Trading an All-About-The-Dollar Week
Yesterday has come and gone, and another Yellen talk took place and has left financial markets and traders looking for a direction.
In a nutshell, despite the hugely disappointing US job employment numbers of last week, the Chair of the Federal Reserve did not remove a rate hike from the horizon of the next months. Still, the market didn’t buy it, and traders punished the USD as a response – after all, Yellen only vaguely mentioned ‘coming months’, without making any reference to June or July.
Be as it may, we believe this week should be an all-about-the-USD trading week, since the Fed is only one week away from making its decision. We also believe that the DXY resilience (which has been consistently keeping it together near the 94 range, with some ups and downs along the way) is a very clear image of just how the market has already priced in the Fed’s hesitations.
While we don’t expect the Fed to hike rates in the middle of June, as we’ve previously said, because we think that the Brexit risks would discourage it from doing so, we don’t see the USD correcting far more to the downside, even if our belief is confirmed.
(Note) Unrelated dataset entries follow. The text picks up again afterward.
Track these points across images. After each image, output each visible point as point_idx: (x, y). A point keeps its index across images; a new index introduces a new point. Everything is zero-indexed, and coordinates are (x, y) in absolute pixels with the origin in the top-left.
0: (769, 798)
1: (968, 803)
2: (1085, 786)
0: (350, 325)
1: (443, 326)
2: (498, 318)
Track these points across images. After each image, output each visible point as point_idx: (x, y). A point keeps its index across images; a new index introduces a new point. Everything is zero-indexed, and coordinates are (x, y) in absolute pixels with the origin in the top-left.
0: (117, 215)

After all, ever since the USD rally has paused, many Fed members have said one thing and its opposite, again and again, and the DXY never stayed below 94 for too long. In our view, that is because, at the end of the day, the Fed isn’t easing – even if it does not hike rates soon – while the ECB and the BOJ keep on looking for more creative ways to ease even further.
We see this resilience as a bottoming opportunity for the USD bullish positions that we have consistently been recommending.
We would not be surprised to see the RBA announcing lower interest rates today (yesterday we made our bearish AUD case, and talked about how profitable a long USD/AUD play could be), and we wouldn’t be surprised either to see API’s crude oil inventories surprising markets to the downside.
As much as the oil market may seem to be rebalancing (due to temporary constraints originating in Canada and Nigeria), we just don’t see how the current staggering amount of oil in tankers throughout the oceans of the world won’t send oil down to the $30s again. We also suspect that Iran and Saudi Arabia will keep on fighting until these $30s, as well.
This makes us restate our past long USD/MXN, USD/NOK and USD/CAD recommendations for traders, because we don’t see any upside to those currencies, based on an expectable oil correction, while we don’t see any significant downside to the USD, which has already suffered most of the Fed-confusing-statement-induced dovish shocks.
At the end of the day, investors should look for greater profits to be made in currencies and assets that offer less resistance, which is the case of the USD, and should bet against currencies and assets that are still dancing filled with enthusiasm – even when the music is coming to an end.